→ REQUIREMENTS
Answer these questions using the sweet potato cookie recipe.
1. For about how long should a whole sweet potato roast at 425°?
2. What can stand in for sweet potato puree in a pinch?
3. How many large cookies does the recipe make?

→ DOCUMENT EXTRACT
☆ ☆ ☆ ☆ ☆ ☆ ☆

If it makes you feel better, you can call it a "breakfast cookie," particularly if the baked good in question contains oats. The cookie recipe below, adapted from Shalane Flanagan and Elyse Kopecky's Run Fast Eat Slow cookbook, contains not only oats (ground into oat flour) but a vegetable too — a sweet potato. Goodness knows, there are plenty of SEO-friendly articles detailing the "six surprising health benefits" of the tuber. But at the end of the day, it’s a key ingredient in this cookie recipe because it’s delicious.

Image credits...

Timothy Burke recently listed some of the most annoying instructions in recipes, and I too find it irritating when you go to make something “simple” and you realize that there's a whole other, lengthy process required to prepare an ingredient before you can actually start on the recipe in question. The New York Times cooking site is notorious for telling you the meal prep time is 35 minutes, but then neglecting to note you have to marinate something for 8 hours before you start.

So heads up: this recipe calls for sweet potato puree. You can cook a sweet potato just for this recipe — it’ll take between 5 and 50 minutes, depending on how you do so; or you can use canned pumpkin in a pinch.

To bake a sweet potato: you can keep it whole, stab it in a couple spots with a fork, and roast at 425° for about 45 minutes. Then let it cool, peel off the skin, and puree in your food processor. You could also microwave it — again prick holes in the skin, and then cook for about 5 minutes. Cool, peel, puree.

Or you can use leftover sweet potato — don't worry too much if you've seasoned it already (mashed sweet potato with some cream and butter and ginger and cayenne is terrific, incidentally). Indeed, sweet potatoes are delicious and the next time you buy them at the store, get extra — the puree freezes well, and you can use it in a lot of things, including smoothies: the topic of next month's recipes.


Sweet Potato Breakfast Cookies

Servings: 12 large cookies (or 24 smaller ones, but then you gotta eat two because this is your breakfast, right?)

Ingredients:

  • 3 cups old fashioned oats
  • 1 cup almond flour
  • 1 tbs grated fresh ginger or 1 tsp ground ginger or both
  • 2 tbs ground cinnamon
  • 1/2 tsp baking powder
  • 1/2 tsp salt
  • 1 cup sweet potato puree
  • 1/2 c maple syrup (or sweetener of your choice)

☆ ☆ ☆ ☆ ☆ ☆ ☆

→ DATASET ROWS
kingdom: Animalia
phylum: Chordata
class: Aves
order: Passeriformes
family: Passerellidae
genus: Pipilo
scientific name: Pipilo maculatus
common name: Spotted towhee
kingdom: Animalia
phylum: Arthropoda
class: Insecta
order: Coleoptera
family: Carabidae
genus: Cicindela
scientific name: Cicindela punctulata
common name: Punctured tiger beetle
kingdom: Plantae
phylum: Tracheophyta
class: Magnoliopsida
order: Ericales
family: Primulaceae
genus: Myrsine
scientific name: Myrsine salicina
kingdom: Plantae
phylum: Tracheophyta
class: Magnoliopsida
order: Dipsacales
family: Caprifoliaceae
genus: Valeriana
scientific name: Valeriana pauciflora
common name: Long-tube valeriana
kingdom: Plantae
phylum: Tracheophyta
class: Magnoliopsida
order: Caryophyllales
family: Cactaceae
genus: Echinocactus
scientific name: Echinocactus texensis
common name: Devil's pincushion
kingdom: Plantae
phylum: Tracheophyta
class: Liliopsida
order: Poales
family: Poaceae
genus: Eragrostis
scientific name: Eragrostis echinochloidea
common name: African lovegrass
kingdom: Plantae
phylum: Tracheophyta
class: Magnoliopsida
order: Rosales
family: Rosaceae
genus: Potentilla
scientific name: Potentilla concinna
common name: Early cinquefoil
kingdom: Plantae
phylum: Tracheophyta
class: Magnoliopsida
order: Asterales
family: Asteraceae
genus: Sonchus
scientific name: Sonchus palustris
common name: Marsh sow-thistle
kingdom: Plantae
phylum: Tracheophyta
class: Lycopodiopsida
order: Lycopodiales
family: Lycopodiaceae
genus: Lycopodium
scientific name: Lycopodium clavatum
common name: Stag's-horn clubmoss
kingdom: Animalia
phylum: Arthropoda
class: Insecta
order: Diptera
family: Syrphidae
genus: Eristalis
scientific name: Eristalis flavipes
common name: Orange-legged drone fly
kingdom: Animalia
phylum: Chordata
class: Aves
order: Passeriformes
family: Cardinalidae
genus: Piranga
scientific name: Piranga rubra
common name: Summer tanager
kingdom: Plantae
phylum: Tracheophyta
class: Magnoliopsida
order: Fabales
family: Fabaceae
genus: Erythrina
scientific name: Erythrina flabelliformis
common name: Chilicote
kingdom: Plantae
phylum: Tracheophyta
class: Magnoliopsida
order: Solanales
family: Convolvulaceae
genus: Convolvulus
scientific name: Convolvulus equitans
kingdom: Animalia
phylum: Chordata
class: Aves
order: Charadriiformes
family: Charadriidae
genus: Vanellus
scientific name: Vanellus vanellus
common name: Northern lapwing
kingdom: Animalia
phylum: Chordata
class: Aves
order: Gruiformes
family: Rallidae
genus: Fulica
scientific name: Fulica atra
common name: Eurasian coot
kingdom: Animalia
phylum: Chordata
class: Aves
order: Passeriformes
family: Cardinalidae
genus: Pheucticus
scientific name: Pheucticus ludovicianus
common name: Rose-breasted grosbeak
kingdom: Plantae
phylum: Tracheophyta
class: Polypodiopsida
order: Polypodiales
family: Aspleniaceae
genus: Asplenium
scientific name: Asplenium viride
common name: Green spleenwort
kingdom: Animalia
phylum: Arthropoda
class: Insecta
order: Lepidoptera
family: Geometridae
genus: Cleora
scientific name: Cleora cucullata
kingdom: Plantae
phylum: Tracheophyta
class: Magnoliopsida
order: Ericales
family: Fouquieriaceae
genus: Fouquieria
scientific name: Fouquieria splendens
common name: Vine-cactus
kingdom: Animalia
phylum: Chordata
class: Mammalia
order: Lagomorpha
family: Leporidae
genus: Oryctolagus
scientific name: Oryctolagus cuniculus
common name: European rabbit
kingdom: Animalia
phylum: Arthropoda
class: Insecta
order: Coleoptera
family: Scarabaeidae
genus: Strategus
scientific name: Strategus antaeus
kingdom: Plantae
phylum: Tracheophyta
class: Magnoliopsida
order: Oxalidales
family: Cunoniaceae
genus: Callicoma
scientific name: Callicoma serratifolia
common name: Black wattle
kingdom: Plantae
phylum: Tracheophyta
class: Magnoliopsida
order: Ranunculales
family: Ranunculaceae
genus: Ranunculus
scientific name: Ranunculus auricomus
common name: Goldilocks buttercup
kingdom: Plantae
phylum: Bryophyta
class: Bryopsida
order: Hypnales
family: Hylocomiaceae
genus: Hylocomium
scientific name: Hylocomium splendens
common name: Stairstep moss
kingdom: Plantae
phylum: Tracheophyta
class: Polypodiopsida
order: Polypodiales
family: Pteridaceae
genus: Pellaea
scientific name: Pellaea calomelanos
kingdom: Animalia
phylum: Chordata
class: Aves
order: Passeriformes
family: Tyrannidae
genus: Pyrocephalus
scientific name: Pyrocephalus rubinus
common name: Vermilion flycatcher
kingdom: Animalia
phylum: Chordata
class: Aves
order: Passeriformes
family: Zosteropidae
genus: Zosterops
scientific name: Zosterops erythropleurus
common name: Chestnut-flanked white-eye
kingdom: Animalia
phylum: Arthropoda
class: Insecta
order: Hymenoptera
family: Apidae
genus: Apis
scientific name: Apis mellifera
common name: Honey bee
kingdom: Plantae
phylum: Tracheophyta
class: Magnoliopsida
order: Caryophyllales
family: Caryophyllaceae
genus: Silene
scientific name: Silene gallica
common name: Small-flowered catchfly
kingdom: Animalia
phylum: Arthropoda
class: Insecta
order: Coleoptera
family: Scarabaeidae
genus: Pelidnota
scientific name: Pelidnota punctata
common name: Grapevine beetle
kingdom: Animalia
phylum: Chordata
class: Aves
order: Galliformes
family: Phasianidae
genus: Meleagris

☆ ☆ ☆ ☆ ☆ ☆ ☆

→ THE RESULT
1. About 45 minutes.
2. Canned pumpkin.
3. 12.